Книга с продолжением
Аватар Издательство BAbookИздательство BAbook

Сергей Гандлевский. «Дорога №1 и другие истории»

Мы продолжаем публиковать книгу книгу Сергея Гандлевского «Дорога №1 и другие истории». Книга будет публиковаться долго, больше месяца. Напомним, что эту рубрику мы специально сделали для российских читателей, которые лишены возможности покупать хорошие книжки хороших авторов. Приходите каждый день, читайте небольшими порциями совершенно бесплатно. А у кого есть возможность купить книгу полностью – вам повезло больше, потому что вы можете купить эту книгу и еще три других, поскольку это четырехтомое собрание сочинений Сергея Гандлевского. 

Читайте, покупайте, с нетерпением ждем ваши комментарии!

Редакция Книжного клуба Бабук


О Бахыте

В марте 2023 года я был в Нью-Йорке и в очередной раз поселился у Лены Мандель и Кенжеева, в его кабинете с окнами на Вашингтон-Сквер-парк. Но кроме радости от свидания и благодарности друзьям за гостеприимство, помню и пустячную досаду: Бахыт вконец обленился и вместо того, чтобы выгуливать товарища по этому умопомрачительному городу, заходил ко мне еще до полудня со словами: «Серженька, я не собираюсь тебя спаивать, мы просто выпьем по рюмке». Мы действительно знали меру и не перебарщивали, но и гулять не гуляли, а трепались до вечера, когда возвращалась со службы Лена, и наставало время ехать в гости или на какое-нибудь литературное сборище.

• [ЧТО ТРЕБУЕТСЯ]
**a.** Какие глаголы входят в предложение «Читайте, покупайте, с нетерпением ждем ваши комментарии!» из текста? Перечислите их все.
**b.** Перепишите дословно из текста всё, начиная со слов "В марте 2023" и вплоть до слов "какое-нибудь литературное сборище.".
Листинг взят из другого источника.

• [ИСХОДНЫЙ ЛИСТИНГ]
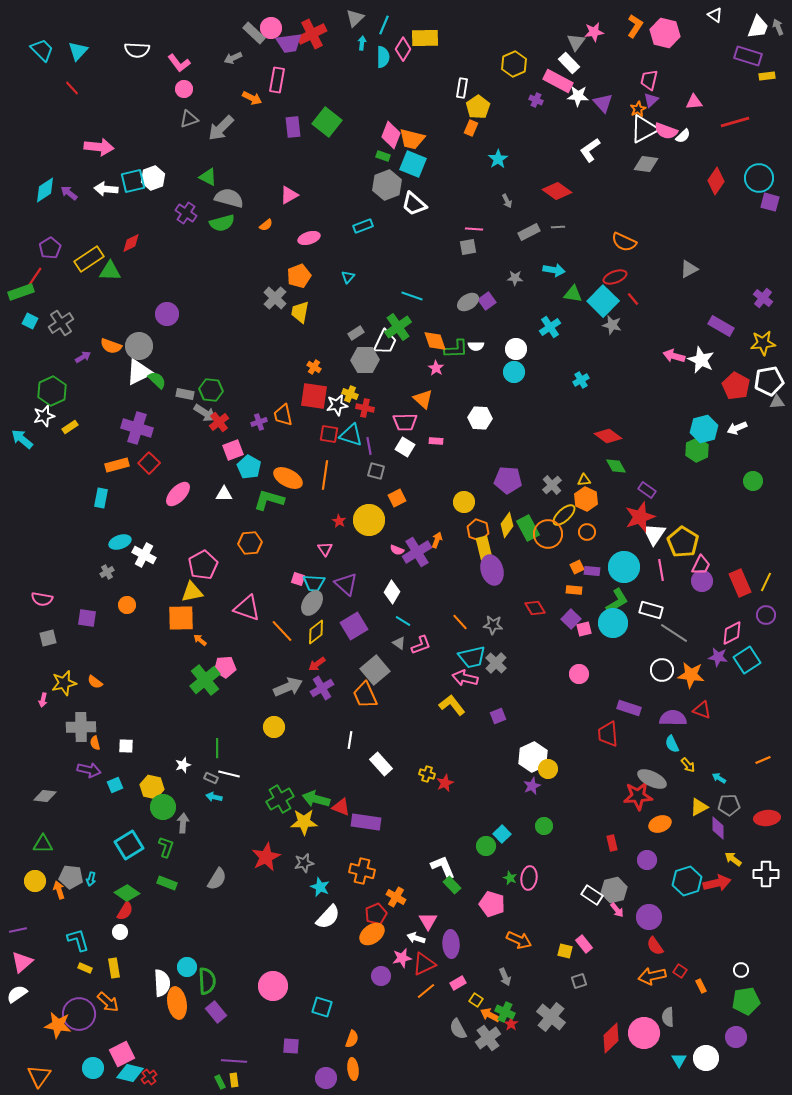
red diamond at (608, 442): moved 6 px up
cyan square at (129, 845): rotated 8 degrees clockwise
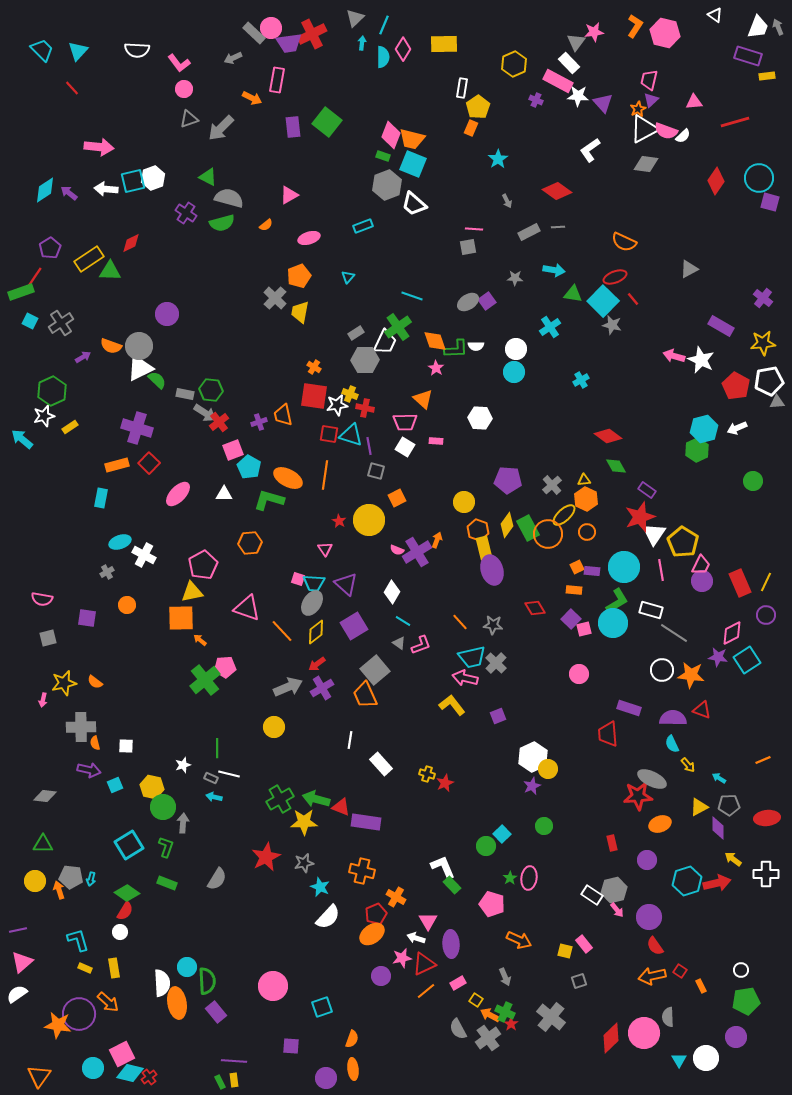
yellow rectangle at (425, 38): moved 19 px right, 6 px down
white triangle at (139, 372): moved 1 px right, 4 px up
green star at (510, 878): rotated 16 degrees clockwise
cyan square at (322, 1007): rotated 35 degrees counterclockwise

• [ОТВЕТЫ К ЗАДАНИЯМ]
**a.** читайте, покупайте, ждем

**b.**
В марте 2023 года я был в Нью-Йорке и в очередной раз поселился у Лены Мандель и Кенжеева, в его кабинете с окнами на Вашингтон-Сквер-парк. Но кроме радости от свидания и благодарности друзьям за гостеприимство, помню и пустячную досаду: Бахыт вконец обленился и вместо того, чтобы выгуливать товарища по этому умопомрачительному городу, заходил ко мне еще до полудня со словами: «Серженька, я не собираюсь тебя спаивать, мы просто выпьем по рюмке». Мы действительно знали меру и не перебарщивали, но и гулять не гуляли, а трепались до вечера, когда возвращалась со службы Лена, и наставало время ехать в гости или на какое-нибудь литературное сборище.